TEXT SHOWN.

○ ○ ○ ○ ○

Re: [patch] waitqueue optimization, 2.4.0-test7

From: Andrea Arcangeli (andrea@suse.de)
Date: Mon Aug 28 2000 - 12:09:00 EST


On Mon, 28 Aug 2000, Ingo Molnar wrote:

>a substantial percentage of __wake_up() calls are done on empty waitqueues

Things like process_timeout() knows the task is sleeping thus it would be
a double waste of CPU time for them to check if the waitqueue is empty and
then also to grab the waitqueue spinlocks to do the wakeup browsing the
list with only 1 task in it. I don't think we should force the whole
kernel not to use wake_up_process, I think there are cases where using
wake_up_process carefully is better and it doesn't seems to be an abuse of
the scheduler internals to me. Furthmore the same optimization you did at
the waitqueue layer can be done also at the wake_up_process layer (not try
to wakeup a task that is just running). But that would be still a waste
for a things like process_timeout() and it should be checked carefully
w.r.t. SMP races since it wouldn't anymore put a barrier between the
checking of the state and the previous instructions (so it should probably
called with another name).

○ ○ ○ ○ ○

Answer these questions about the reply above:
(a) Which kernel version does the reply's subject line name?
(b) According to the quoted line, on what kind of waitqueues are a substantial percentage of __wake_up() calls done?
(c) Which function does the reply give as knowing the task is sleeping?
The data after this point come from a separate source, unrelated to the reply above.

DATA TO EXAMINE.
○ ○ ○ ○ ○

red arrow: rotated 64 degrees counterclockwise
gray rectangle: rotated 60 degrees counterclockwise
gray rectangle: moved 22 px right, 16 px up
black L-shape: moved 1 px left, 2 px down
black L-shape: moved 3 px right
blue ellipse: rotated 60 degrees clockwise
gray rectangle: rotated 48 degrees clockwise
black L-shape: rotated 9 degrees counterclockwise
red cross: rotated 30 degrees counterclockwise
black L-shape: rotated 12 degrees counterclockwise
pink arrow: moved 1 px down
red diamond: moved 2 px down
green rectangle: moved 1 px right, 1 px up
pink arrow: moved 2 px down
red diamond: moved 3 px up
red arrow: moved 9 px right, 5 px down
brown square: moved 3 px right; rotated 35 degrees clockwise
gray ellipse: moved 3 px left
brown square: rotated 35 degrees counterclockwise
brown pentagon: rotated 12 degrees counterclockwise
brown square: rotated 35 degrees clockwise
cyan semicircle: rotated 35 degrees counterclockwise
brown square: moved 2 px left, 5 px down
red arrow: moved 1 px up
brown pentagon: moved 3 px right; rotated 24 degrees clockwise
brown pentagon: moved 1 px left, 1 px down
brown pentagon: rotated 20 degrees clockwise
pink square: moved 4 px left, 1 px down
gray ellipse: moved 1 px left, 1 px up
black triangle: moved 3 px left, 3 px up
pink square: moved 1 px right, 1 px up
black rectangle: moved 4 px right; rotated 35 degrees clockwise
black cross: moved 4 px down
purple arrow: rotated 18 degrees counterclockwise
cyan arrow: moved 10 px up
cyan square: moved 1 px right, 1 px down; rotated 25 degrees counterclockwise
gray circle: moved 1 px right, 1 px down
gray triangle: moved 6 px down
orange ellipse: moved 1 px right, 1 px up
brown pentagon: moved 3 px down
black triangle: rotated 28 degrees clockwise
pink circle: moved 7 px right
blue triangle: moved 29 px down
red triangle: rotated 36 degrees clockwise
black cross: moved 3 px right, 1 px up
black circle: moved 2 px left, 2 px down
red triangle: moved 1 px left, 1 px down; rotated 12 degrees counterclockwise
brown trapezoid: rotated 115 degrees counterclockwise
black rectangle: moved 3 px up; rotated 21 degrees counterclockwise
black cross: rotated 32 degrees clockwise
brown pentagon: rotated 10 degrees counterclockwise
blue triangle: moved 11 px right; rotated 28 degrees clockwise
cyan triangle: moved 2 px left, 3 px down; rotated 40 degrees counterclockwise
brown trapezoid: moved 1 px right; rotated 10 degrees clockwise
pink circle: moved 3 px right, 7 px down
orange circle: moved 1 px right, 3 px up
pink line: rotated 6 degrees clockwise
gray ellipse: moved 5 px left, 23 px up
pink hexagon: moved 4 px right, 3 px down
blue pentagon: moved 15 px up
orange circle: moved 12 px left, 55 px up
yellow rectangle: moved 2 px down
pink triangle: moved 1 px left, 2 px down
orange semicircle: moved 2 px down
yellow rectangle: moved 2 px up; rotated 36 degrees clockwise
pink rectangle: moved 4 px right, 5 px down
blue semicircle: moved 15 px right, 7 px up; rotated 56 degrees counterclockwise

○ ○ ○ ○ ○

SOLUTION.
(a) 2.4.0-test7
(b) Empty waitqueues
(c) process_timeout()